Streifzüge durch die südliche Peloponnes

Aufstieg und Niedergang einer Stadt

Das Blatt wendete sich, als Epameinondas die politische Bühne der Insel des Pelops betrat. Der geniale Heerführer aus Theben nordwestlich von Athen, Erfinder der sog. „Schiefen Schlachtordnung“, beendete in mehreren Feldzügen die Dominanz der Spartaner auf der Peloponnes. Theben wurde zur Schutzmacht aller vom spartanischen Joch befreiten Völker der Halbinsel. Die Messener konnten aufatmen, viele kehrten aus dem Exil zurück und 369 v. Chr. gründeten Heimkehrer und befreite Messener, angespornt von Epameinondas, ihre neue Hauptstadt Messene. Die Wahl fiel auf eine von Bergen eingefasste Ebene, die sich nach Süden zum Meer hin öffnet, abgesichert durch eine Aufsehen erregende Stadtmauer, wie es sie kein zweites Mal in Griechenland gibt. In rasantem Tempo wurde sie aus massiven Steinquadern errichtet und mit Zinnen und Türmen sowie vier Toren versehen. Sie passte sich dem hügeligen Gelände an und überwand dabei mehrere hundert Meter Höhendifferenz. Die 9,5 km lange Mauer (von der noch 1,6 km sehr gut erhalten sind) hatte schon in der Antike ihre Bewunderer wie etwa Pausanias, der in den Jahren zwischen 160 und 175 n. Chr. seine berühmte „Beschreibung Griechenlands“ zu Papier brachte. Im 4. Buch, das sich Messenien widmet, notierte er in Kapitel 31,5:

Messene ist von einer Mauer umgeben, die in ihrem gesamten Umfang aus Stein gebaut wurde. Sie ist mit Türmen und Verteidigungsstellungen ausgestattet. Ich kenne nicht die Mauern von Babylon oder die Mauern des Memnon im persischen Susa, noch sind mir Erzählungen von irgendwelchen Augenzeugen bekannt; aber die Mauern von Ambrossos in Phokis, in Byzanz und Rhodos – alles sehr stark befestigte Orte – halten einem Vergleich mit den messenischen Mauern nicht Stand.


Messene


Nicht weniger zügig ging die Errichtung der Sakral- und Profanbauten der neuen Metropole vonstatten. Man hielt sich dabei an das „hippodamische System“, so benannt nach Hippodamos von Milet, der im 5. Jahrhundert nach älteren orientalischen Vorbildern eine auf dem rechtwinkligen Rastersystem beruhende Siedlungsform kreiert hatte. So zeigten die Neugründungen der Hafenstadt Piraeus und von Thurioi am Golf von Tarent / Unteritalien seine Handschrift wie auch die Stadtgrundrisse von Olynth auf der Chalkidiki, Priene in westlichen Kleinasien und Alexandria in Ägypten. Nach wenigen Jahrzehnten einer enormen Aufbauleistung sprach man unter Griechen bewundernd von der „schönsten Stadt“ des Landes.
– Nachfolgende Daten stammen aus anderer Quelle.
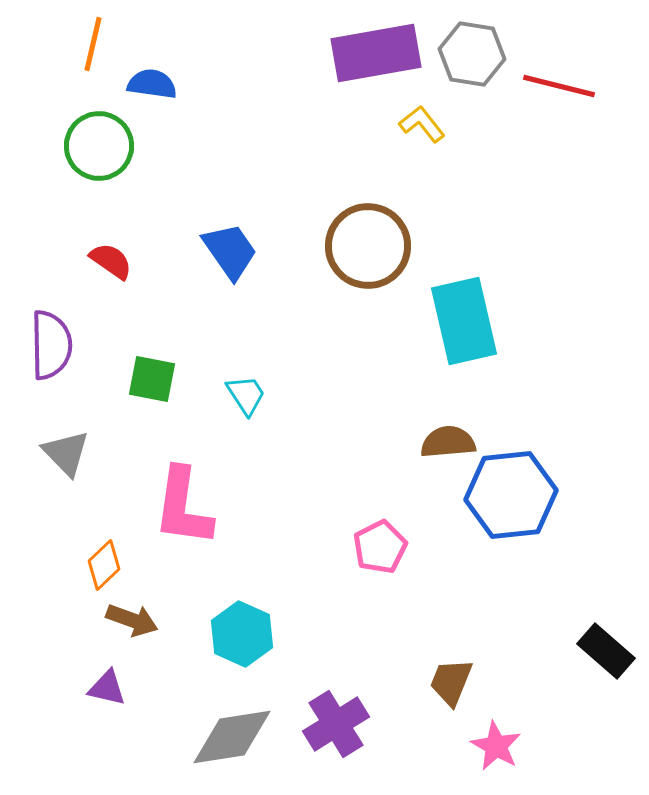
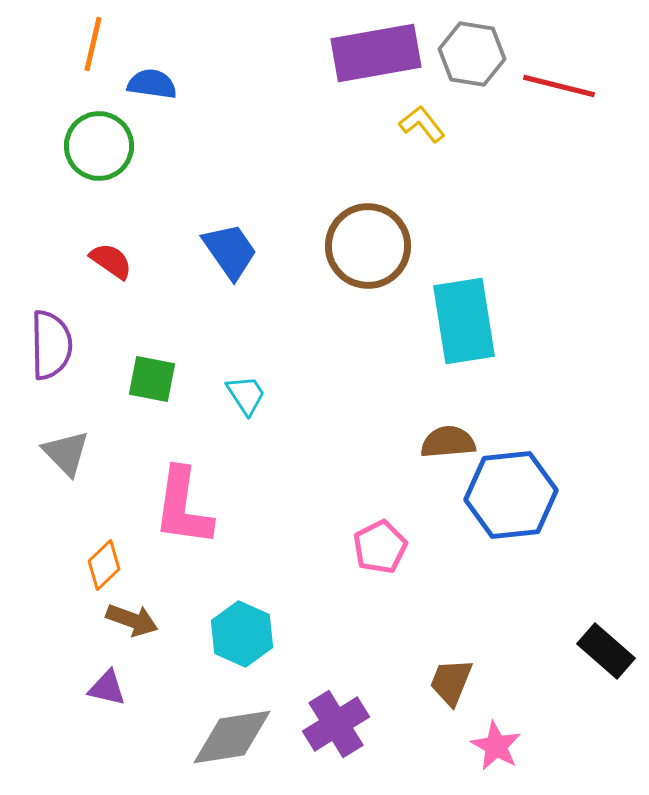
cyan rectangle: rotated 4 degrees clockwise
Messene wechselte je nach Opportunität von einem Staatenbund zum nächsten, gehörte auch dem unter makedonischer Hegemonie stehendem Korinthischen Bund an und arbeitete derweil mit aller Kraft an der Mehrung seines Reichtums. Dessen Quelle war die intensiv betriebene Landwirtschaft auf den fruchtbaren Böden Messeniens. Das makedonische Zwischenspiel endete 146 v. Chr., als sich das Römische Reich Griechenland als Provinz einverleibte. Römische Gottheiten und von den kosmopolitisch gestimmten Römern übernommene ägyptische Göttergestalten hielten Einzug in Messene. Reiche Römer ließen sich luxuriöse Villen errichten und im Stadion maßen nicht mehr Athleten ihre Kräfte, Gladiatoren waren jetzt die Stars der öffentlichen Belustigungen. Den Alteingesessenen ging es schlecht. Ihre Steuerlast war enorm. Dazu kamen Naturkatastrophen. Die Lebensbedingungen verschlechterten sich zusehends. Alarichs vagabundierende Westgoten fielen 395 n. Chr. über Messene her und raubten der Stadt die letzte Lebenskraft. Sie durchlebte noch eine beschwerliche frühbyzantinische Ära. Letzte Erwähnungen der Stadt stammen aus Quellen des 7. Jahrhunderts.